## WHAT TO WORK ON
Pictures must be dropped from the copy of the entries below; all else is returned exactly.
#### DATASET RECORDS
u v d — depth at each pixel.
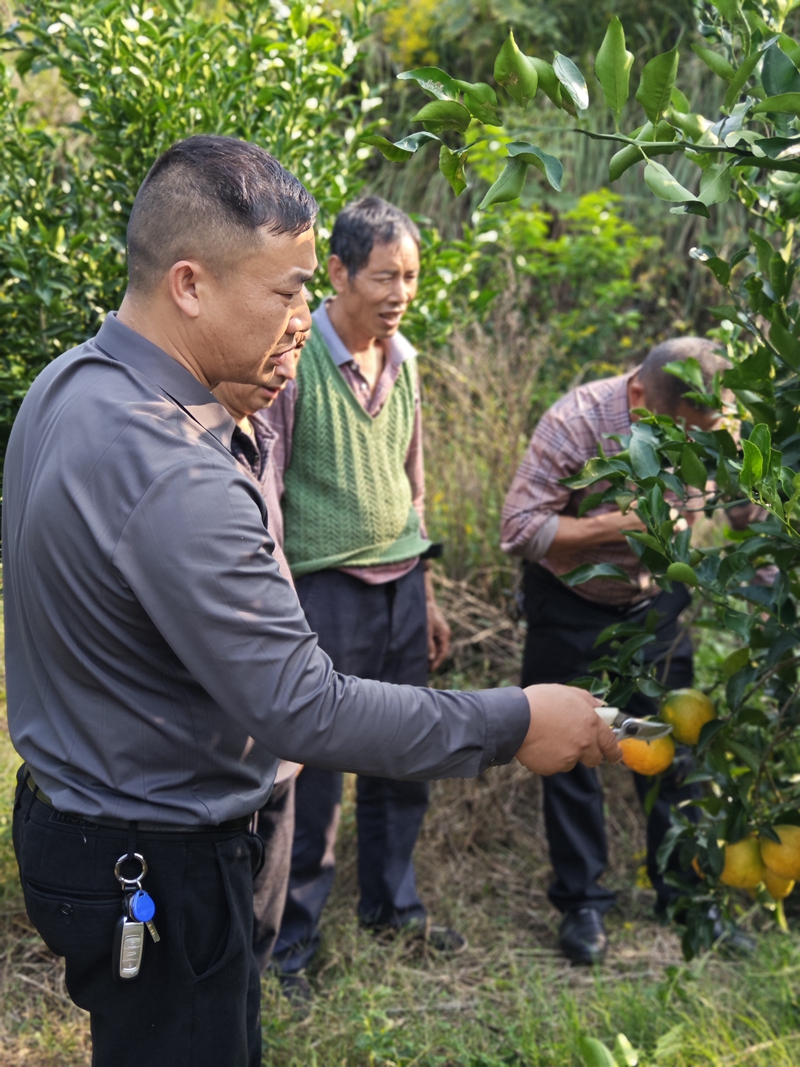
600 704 1.44
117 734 1.26
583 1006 2.56
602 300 5.11
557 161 1.11
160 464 1.18
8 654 1.39
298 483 2.47
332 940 2.72
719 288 5.14
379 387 2.50
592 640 2.75
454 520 3.88
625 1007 2.40
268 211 1.22
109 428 1.20
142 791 1.27
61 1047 2.22
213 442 1.27
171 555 1.16
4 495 1.38
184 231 1.22
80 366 1.30
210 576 1.16
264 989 2.41
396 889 2.75
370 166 5.86
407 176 5.73
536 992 2.52
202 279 1.24
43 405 1.32
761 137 1.16
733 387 1.53
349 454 2.45
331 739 1.20
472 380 4.01
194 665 1.18
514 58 1.09
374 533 2.51
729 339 1.83
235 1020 1.39
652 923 2.97
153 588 1.17
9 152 2.40
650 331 5.42
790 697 1.70
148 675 1.25
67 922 1.29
########
## REPLY
u v d — depth at each pixel.
600 704 1.44
117 734 1.26
583 1006 2.56
602 300 5.11
557 161 1.11
160 464 1.18
8 654 1.39
298 483 2.47
332 940 2.72
719 288 5.14
379 387 2.50
592 640 2.75
454 520 3.88
625 1007 2.40
268 211 1.22
109 428 1.20
142 791 1.27
61 1047 2.22
213 442 1.27
171 555 1.16
4 495 1.38
184 231 1.22
80 366 1.30
210 576 1.16
264 989 2.41
396 889 2.75
370 166 5.86
407 176 5.73
536 992 2.52
202 279 1.24
43 405 1.32
761 137 1.16
733 387 1.53
349 454 2.45
331 739 1.20
472 380 4.01
194 665 1.18
514 58 1.09
374 533 2.51
729 339 1.83
235 1020 1.39
652 923 2.97
153 588 1.17
9 152 2.40
650 331 5.42
790 697 1.70
148 675 1.25
67 922 1.29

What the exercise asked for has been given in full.